• **TASK GOAL**
Please print out every line of text in the records below, word for word, without the pictures.

• **PROVIDED DATA**
********
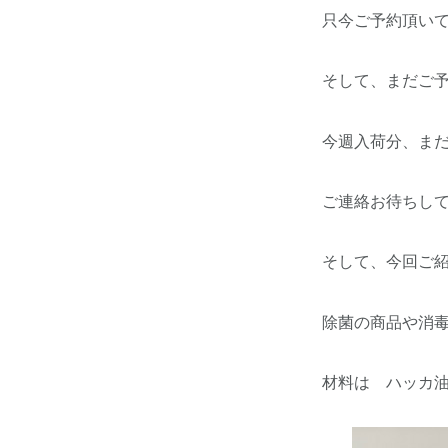
只今ご予約頂い
そして、まだご
今週入荷分、ま
ご連絡お待ちし
そして、今回ご
除菌の商品や消
材料は ハッカ油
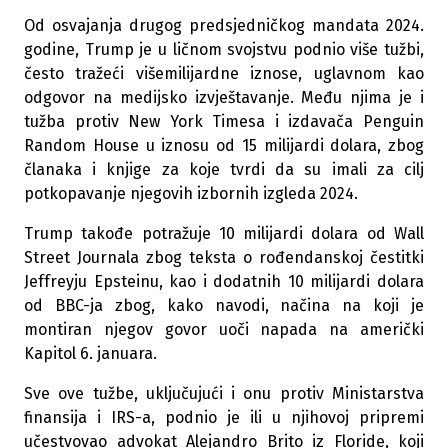
Od osvajanja drugog predsjedničkog mandata 2024.
godine, Trump je u ličnom svojstvu podnio više tužbi,
često tražeći višemilijardne iznose, uglavnom kao
odgovor na medijsko izvještavanje. Među njima je i
tužba protiv New York Timesa i izdavača Penguin
Random House u iznosu od 15 milijardi dolara, zbog
članaka i knjige za koje tvrdi da su imali za cilj
potkopavanje njegovih izbornih izgleda 2024.
Trump takođe potražuje 10 milijardi dolara od Wall
Street Journala zbog teksta o rođendanskoj čestitki
Jeffreyju Epsteinu, kao i dodatnih 10 milijardi dolara
od BBC-ja zbog, kako navodi, načina na koji je
montiran njegov govor uoči napada na američki
Kapitol 6. januara.
Sve ove tužbe, uključujući i onu protiv Ministarstva
finansija i IRS-a, podnio je ili u njihovoj pripremi
učestvovao advokat Alejandro Brito iz Floride, koji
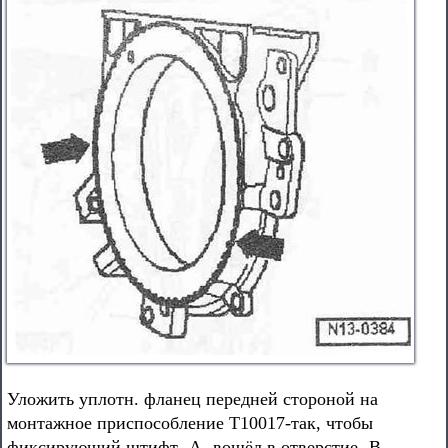
Уложить уплотн. фланец передней стороной на
монтажное приспособление Т10017-так, чтобы
фиксирующий штифт -А- вошёл в отверстие -В-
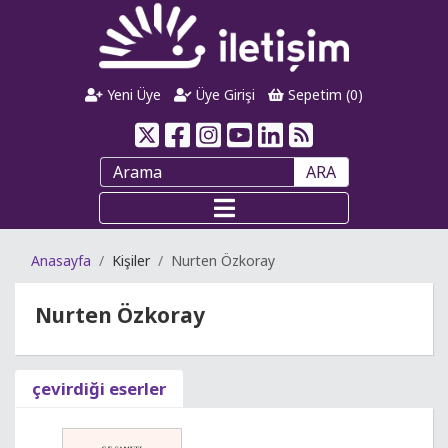
Yeni Üye
Üye Girişi
Sepetim (
0
)
ARA
Anasayfa
Kişiler
Nurten Özkoray
Nurten Özkoray
çevirdiği eserler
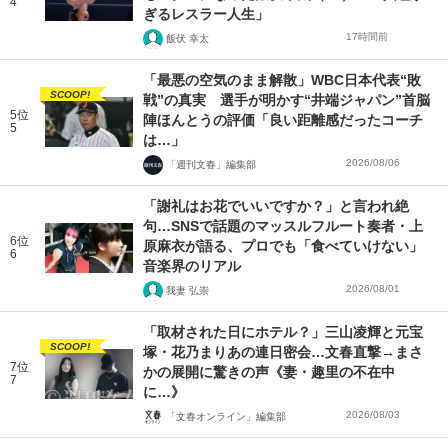
4
ぎるレスラー人生」
17時間前
飯伏 幸太
「最悪の空気のまま解散」WBC日本代表“敗
SCOOP!
戦”の真実 選手が明かす“井端ジャパン”首脳
5位
陣ほんとうの評価「良い距離感だったコーチ
5
は…」
2026/08/06
「週刊文春」編集部
「謝礼はお花でいいですか？」と言われ絶
句…SNSで話題のマッスルフルート奏者・上
6位
原麻衣が語る、プロでも「食べていけない」
6
音楽界のリアル
2026/08/01
我妻 弘崇
「取材された日にホテル？」三山凌輝と元宝
SCOOP!
塚・花乃まりあの連日密会…文春直撃→まさ
7位
かの展開に驚きの声《妻・趣里の不在中
7
に…》
2026/08/03
「文春オンライン」編集部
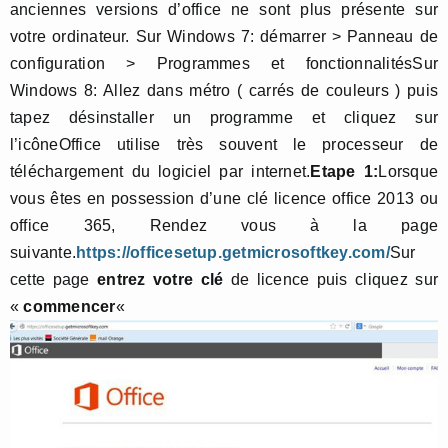
anciennes versions d’office ne sont plus présente sur
votre ordinateur. Sur Windows 7: démarrer > Panneau de
configuration > Programmes et fonctionnalitésSur
Windows 8: Allez dans métro ( carrés de couleurs ) puis
tapez désinstaller un programme et cliquez sur
l’icôneOffice utilise très souvent le processeur de
téléchargement du logiciel par internet.
Etape 1:
Lorsque
vous êtes en possession d’une clé licence office 2013 ou
office 365, Rendez vous à la page
suivante.
https://officesetup.getmicrosoftkey.com/
Sur
cette page
entrez votre clé
de licence puis cliquez sur
«
commencer
«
********
• **YOUR SOLUTION**
只今ご予約頂い
そして、まだご
今週入荷分、ま
ご連絡お待ちし
そして、今回ご
除菌の商品や消
材料は ハッカ油
Od osvajanja drugog predsjedničkog mandata 2024.
godine, Trump je u ličnom svojstvu podnio više tužbi,
često tražeći višemilijardne iznose, uglavnom kao
odgovor na medijsko izvještavanje. Među njima je i
tužba protiv New York Timesa i izdavača Penguin
Random House u iznosu od 15 milijardi dolara, zbog
članaka i knjige za koje tvrdi da su imali za cilj
potkopavanje njegovih izbornih izgleda 2024.
Trump takođe potražuje 10 milijardi dolara od Wall
Street Journala zbog teksta o rođendanskoj čestitki
Jeffreyju Epsteinu, kao i dodatnih 10 milijardi dolara
od BBC-ja zbog, kako navodi, načina na koji je
montiran njegov govor uoči napada na američki
Kapitol 6. januara.
Sve ove tužbe, uključujući i onu protiv Ministarstva
finansija i IRS-a, podnio je ili u njihovoj pripremi
učestvovao advokat Alejandro Brito iz Floride, koji
Уложить уплотн. фланец передней стороной на
монтажное приспособление Т10017-так, чтобы
фиксирующий штифт -А- вошёл в отверстие -В-
Yeni Üye
Üye Girişi
Sepetim (
0
)
ARA
Anasayfa
Kişiler
Nurten Özkoray
Nurten Özkoray
çevirdiği eserler
4
ぎるレスラー人生」
17時間前
飯伏 幸太
「最悪の空気のまま解散」WBC日本代表“敗
SCOOP!
戦”の真実 選手が明かす“井端ジャパン”首脳
5位
陣ほんとうの評価「良い距離感だったコーチ
5
は…」
2026/08/06
「週刊文春」編集部
「謝礼はお花でいいですか？」と言われ絶
句…SNSで話題のマッスルフルート奏者・上
6位
原麻衣が語る、プロでも「食べていけない」
6
音楽界のリアル
2026/08/01
我妻 弘崇
「取材された日にホテル？」三山凌輝と元宝
SCOOP!
塚・花乃まりあの連日密会…文春直撃→まさ
7位
かの展開に驚きの声《妻・趣里の不在中
7
に…》
2026/08/03
「文春オンライン」編集部
anciennes versions d’office ne sont plus présente sur
votre ordinateur. Sur Windows 7: démarrer > Panneau de
configuration > Programmes et fonctionnalitésSur
Windows 8: Allez dans métro ( carrés de couleurs ) puis
tapez désinstaller un programme et cliquez sur
l’icôneOffice utilise très souvent le processeur de
téléchargement du logiciel par internet.
Etape 1:
Lorsque
vous êtes en possession d’une clé licence office 2013 ou
office 365, Rendez vous à la page
suivante.
https://officesetup.getmicrosoftkey.com/
Sur
cette page
entrez votre clé
de licence puis cliquez sur
«
commencer
«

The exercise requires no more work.